Weaverham is a large village to the west of Northwich in the district of Vale Royal in the county of Cheshire. It consists of approximately 3000 homes with some 6000 residents, several retail outlets in two centres, 4 public houses, one hotel, several farms and a few small businesses.
The name Weaverham is Saxon in origin and means ‘the hamlet on the winding river’. It is listed in the Domesday Book of William the Conqueror (1086). In 1277 Edward 1st founded Vale Royal Abbey and part of the land given to the monks was the manor of Weaverham, over which they ruled for 300 years.

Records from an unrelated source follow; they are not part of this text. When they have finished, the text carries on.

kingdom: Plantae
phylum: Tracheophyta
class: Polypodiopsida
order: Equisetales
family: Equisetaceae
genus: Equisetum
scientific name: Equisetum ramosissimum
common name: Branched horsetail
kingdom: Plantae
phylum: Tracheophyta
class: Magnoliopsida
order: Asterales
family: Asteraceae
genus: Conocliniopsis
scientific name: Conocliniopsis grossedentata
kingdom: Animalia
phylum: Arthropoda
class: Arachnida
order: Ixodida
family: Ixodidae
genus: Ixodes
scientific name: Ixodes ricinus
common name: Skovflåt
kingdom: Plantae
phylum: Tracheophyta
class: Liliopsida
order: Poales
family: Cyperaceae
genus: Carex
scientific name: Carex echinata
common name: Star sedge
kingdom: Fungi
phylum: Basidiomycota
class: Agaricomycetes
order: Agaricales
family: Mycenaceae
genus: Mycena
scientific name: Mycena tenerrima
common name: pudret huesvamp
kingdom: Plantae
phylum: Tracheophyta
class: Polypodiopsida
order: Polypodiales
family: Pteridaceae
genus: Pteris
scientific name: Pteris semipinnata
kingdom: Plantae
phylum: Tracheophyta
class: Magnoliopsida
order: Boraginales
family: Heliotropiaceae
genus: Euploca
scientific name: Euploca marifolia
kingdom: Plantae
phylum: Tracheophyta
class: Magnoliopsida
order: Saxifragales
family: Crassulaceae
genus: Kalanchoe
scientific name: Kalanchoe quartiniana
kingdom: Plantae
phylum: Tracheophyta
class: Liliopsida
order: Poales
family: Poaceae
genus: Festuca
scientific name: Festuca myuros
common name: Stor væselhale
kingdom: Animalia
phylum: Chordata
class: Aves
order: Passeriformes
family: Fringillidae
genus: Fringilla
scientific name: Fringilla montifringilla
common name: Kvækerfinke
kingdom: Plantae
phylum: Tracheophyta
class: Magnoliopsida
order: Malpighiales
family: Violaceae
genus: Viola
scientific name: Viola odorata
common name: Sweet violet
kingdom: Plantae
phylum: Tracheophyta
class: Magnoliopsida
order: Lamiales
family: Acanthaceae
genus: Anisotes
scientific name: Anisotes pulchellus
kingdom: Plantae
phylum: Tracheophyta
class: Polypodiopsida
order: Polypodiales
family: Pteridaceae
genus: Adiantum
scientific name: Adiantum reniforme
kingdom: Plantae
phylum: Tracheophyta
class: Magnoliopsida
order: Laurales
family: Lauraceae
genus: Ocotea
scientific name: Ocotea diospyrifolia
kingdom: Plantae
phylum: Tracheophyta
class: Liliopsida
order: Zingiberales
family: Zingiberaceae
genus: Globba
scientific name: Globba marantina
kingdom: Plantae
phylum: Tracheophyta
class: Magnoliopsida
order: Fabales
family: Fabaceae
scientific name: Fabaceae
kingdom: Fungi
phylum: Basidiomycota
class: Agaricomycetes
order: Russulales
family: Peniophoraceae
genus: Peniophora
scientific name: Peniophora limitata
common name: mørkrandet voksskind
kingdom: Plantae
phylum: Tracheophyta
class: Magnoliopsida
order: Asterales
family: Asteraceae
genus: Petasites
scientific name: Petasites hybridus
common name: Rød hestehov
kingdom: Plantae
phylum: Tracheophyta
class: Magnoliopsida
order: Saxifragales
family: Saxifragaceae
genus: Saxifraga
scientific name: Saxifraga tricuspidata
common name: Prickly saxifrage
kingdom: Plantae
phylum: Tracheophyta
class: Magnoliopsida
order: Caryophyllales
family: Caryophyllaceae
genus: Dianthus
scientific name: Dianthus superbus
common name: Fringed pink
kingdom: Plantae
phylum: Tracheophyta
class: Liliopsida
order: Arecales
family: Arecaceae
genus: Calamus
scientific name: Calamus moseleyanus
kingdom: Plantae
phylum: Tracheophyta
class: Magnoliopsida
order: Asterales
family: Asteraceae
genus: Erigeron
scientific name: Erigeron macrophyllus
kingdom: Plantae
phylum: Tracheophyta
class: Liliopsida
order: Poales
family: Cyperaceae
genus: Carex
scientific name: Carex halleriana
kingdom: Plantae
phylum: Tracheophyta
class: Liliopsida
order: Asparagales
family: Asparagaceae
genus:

After the dissolution of the monasteries by Henry VIII Vale Royal Abbey and the manor of Weaverham were sold to Sir Thomas Holcroft, whose brother was Vicar of Weaverham.
Weaverham remained a rural community of some 1000 people until the 1920’s, when ICI built the Owley Wood estate to house its workers. Since then there has been considerable development, both of private and council housing.
Weaverham was the first community in England to produce a Parish Plan, Village Design Statement and Landscape Statement together.
The Parish Council obtains a precept from Cheshire West & Chester Council to meet the budgetary requirements. Each Council Tax payer in the Parish is contributing to this Precept. The Parish Council retrieves some of the community’s contribution to ensure the community sees the benefit of it.